Both models use a type of machine learning called reinforcement learning, in addition to Monte Carlo tree search (MCTS) techniques, so that the system can gradually teach itself to improve as it receives feedback from previous “moves” as it plays the “game” — whether that might be chess, or multiplying matrices.
In the case of AlphaTensor, the team reformulated the problem of finding efficient algorithms matrix multiplication as a single-player game, where the “board” is translated as a three-dimensional array of numbers.
In order to arrive at the aim of getting all the numbers to zero in the fewest number of steps, the model has to fill in the grid of numbers correctly, selecting from a collection of allowable moves. This ultimately results in what the team says is “a provably correct matrix multiplication algorithm for any pair of matrices, and its efficiency is captured by the number of steps taken to zero out” the entries in the output matrix.
Every time the system does well, its internal parameters are updated to reinforce its future chances at succeeding again. At the same time, the Monte Carlo tree search technique helps it to predict how successful different pathways toward possible solutions might be, so that more advantageous paths are prioritized, and the results of games are fed back into the network in order to improve the system further.
“We trained an AlphaTensor agent using reinforcement learning to play the game, starting without any knowledge about existing matrix multiplication algorithms,” explained the team.
“Through learning, AlphaTensor gradually improves over time, rediscovering historical fast matrix multiplication algorithms such as Strassen’s, eventually surpassing the realm of human intuition and discovering algorithms faster than previously known.”
The team underscored the difficulty of the seemingly simple problem of multiplying two matrices together: “This game is incredibly challenging — the number of possible algorithms to consider is much greater than the number of atoms in the universe, even for small cases of matrix multiplication.

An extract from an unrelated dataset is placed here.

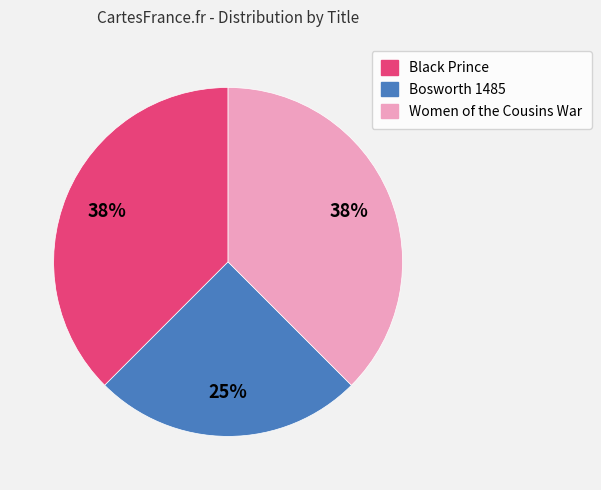

Is there a majority slice in this chart?

No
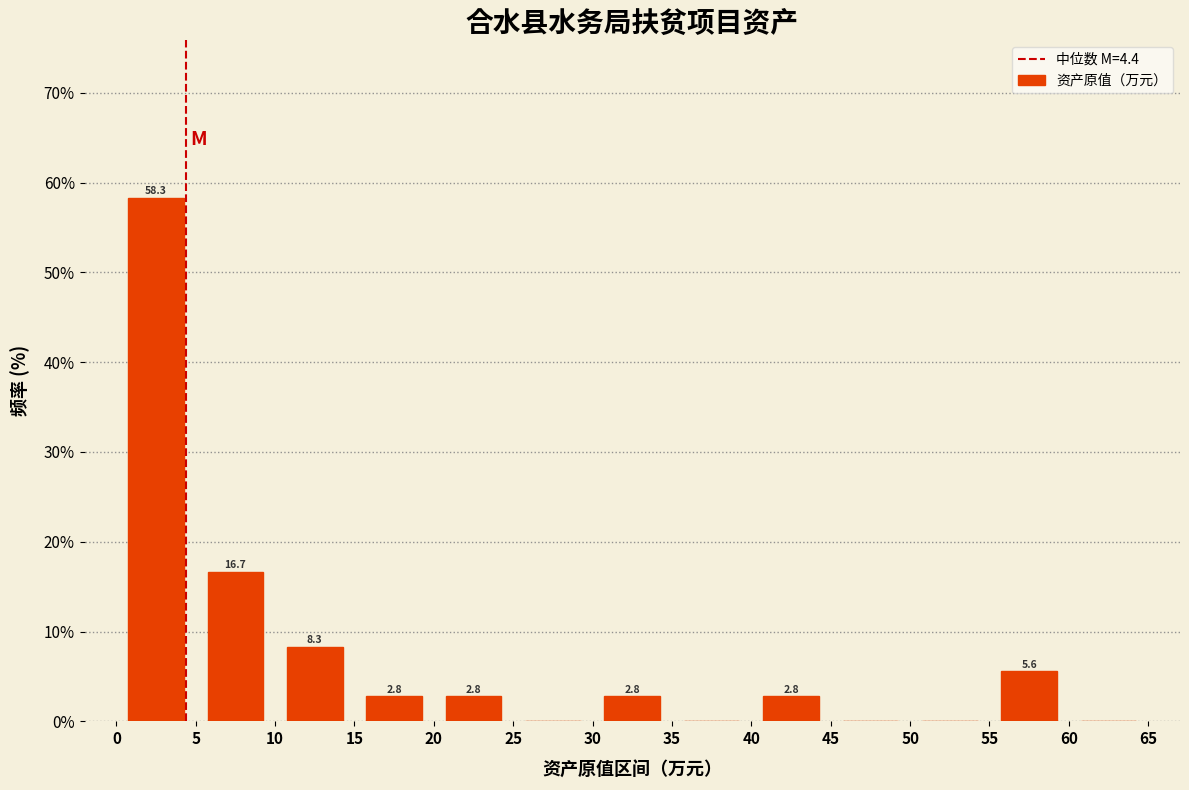

Which range on the x-axis has the tallest bar?

0 to 5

Compared to the game of Go, which remained a challenge for AI for decades, the number of possible moves at each step of our game is 30 orders of magnitude larger (above 10^33 for one of the settings we consider). Essentially, to play this game well, one needs to identify the tiniest of needles in a gigantic haystack of possibilities.”
During their experiments in testing input matrices up to 5×5, the team found that AlphaTensor not only “rediscovered” previously shown shortcuts in matrix multiplication, but also found new ways to efficiently perform these calculation.
For example, AlphaTensor was able to find an algorithm for multiplying a 4×5 matrix by a 5×5 matrix that took only 76 multiplications, besting a previous algorithm that required 80.
With a larger set of 11×12 and a 12×12 matrices, AlphaTensor was able to reduce the number of required multiplications from 1,022 to 990. AlphaTensor can also optimize matrix multiplication for specific hardware, with the team training the system on two different processors so that performance was optimized for each processor.
Ultimately, the team believes that the new work could have big implications on a variety of fields, from mathematics research to computing.
“From a mathematical standpoint, our results can guide further research in complexity theory, which aims to determine the fastest algorithms for solving computational problems. By exploring the space of possible algorithms in a more effective way than previous approaches, AlphaTensor helps advance our understanding of the richness of matrix multiplication algorithms.
Understanding this space may unlock new results for helping determine the asymptotic complexity of matrix multiplication, one of the most fundamental open problems in computer science. Because matrix multiplication is a core component in many computational tasks, spanning computer graphics, digital communications, neural network training, and scientific computing, AlphaTensor-discovered algorithms could make computations in these fields significantly more efficient.”